Bidimensional Arrays Dynamic Memory

Hello,

I know how to dynamically allocate bidimensional or multidimensional arrays. But the problem is when I free the memory space. I know I have to delete the memory row by row, but I do not exactly how to do it.

I know there is a previous post I saw with the same topic, but it's just that I don't know how to properly delete the memory allocated:

Here is an example:

1
2
3
4
5
6
7
8
9
10
11
12
13
14
15
16
17
18
19
20
21
int main() {
	const int rows = 4;
	const int cols = 4;

	// declaration
	int ** a;

	// allocation
	a = new int*[rows];
	for(int i = 0; i < rows; i++)
		a[i] = new int[cols];

	// initialization
	for(int j = 0; j < rows; j++)
		for(int i = 0; i < rows; i++)
			a[i][j] = 0;
	//To free memory space (Here is the problem):
    delete[] a[rows]; //I thought I have to do this first, but I'm not sure.
    delete[] a;
    return 0;
}


Thanks,
LoOpz
You delete it the exact same way you allocated it.
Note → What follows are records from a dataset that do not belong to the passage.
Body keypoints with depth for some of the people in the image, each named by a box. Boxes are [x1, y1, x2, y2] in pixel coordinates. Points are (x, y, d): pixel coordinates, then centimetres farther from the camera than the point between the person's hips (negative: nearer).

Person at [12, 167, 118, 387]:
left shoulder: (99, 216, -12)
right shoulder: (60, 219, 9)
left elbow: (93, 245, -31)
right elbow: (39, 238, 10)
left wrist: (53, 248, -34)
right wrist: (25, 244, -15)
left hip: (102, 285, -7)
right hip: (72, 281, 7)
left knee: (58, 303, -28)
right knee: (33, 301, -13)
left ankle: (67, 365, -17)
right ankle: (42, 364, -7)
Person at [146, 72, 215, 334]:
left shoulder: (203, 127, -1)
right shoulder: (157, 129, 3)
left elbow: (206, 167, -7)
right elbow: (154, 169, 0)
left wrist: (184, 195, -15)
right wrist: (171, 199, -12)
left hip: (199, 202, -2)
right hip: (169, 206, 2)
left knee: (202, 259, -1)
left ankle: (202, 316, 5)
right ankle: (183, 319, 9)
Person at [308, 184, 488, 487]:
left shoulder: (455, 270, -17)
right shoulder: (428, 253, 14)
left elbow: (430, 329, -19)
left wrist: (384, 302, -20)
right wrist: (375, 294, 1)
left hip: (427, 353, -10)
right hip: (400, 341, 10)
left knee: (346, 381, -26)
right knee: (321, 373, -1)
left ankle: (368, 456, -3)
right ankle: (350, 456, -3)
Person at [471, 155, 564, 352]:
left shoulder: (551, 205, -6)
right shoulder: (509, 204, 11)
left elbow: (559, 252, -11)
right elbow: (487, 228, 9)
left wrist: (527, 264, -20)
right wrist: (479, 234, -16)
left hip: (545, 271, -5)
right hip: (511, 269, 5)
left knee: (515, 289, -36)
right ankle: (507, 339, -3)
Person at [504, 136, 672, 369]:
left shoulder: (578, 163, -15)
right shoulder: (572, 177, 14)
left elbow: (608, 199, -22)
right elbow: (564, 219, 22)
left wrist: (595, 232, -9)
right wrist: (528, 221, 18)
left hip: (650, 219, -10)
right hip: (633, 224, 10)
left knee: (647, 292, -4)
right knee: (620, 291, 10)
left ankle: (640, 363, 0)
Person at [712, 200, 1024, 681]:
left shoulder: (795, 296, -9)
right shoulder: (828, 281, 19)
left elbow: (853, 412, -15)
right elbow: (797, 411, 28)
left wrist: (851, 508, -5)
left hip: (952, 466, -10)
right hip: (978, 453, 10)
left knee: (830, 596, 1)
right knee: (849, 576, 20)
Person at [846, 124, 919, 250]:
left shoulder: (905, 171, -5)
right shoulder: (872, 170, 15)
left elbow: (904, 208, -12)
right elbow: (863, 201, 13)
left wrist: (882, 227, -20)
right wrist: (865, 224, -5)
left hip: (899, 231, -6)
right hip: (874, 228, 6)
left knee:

Since you allocated each row with new in a loop, you must delete each row with delete in a loop:

1
2
3
for(int i = 0; i < rows; ++i)
  delete[] a[i];
delete[] a;


Also, obligatory link: http://cplusplus.com/forum/articles/17108/
Last edited on
You need to loop over all rows to delete each column. Just like you did with new to create them.

This is a great way of storing the data if you want to do row transpositions, but requires two dereference for each access which is not good. For general use you would be much better to index a one dimensional array.

1
2
3
4
5
6
7
inline int index(int x, int y) {
return x+y*WIDTH;
};

int *array = new int[WIDTH*HEIGHT];
array[index(5,3)] = ...
delete [] array;

Last edited on
Thanks alot!
Topic archived. No new replies allowed.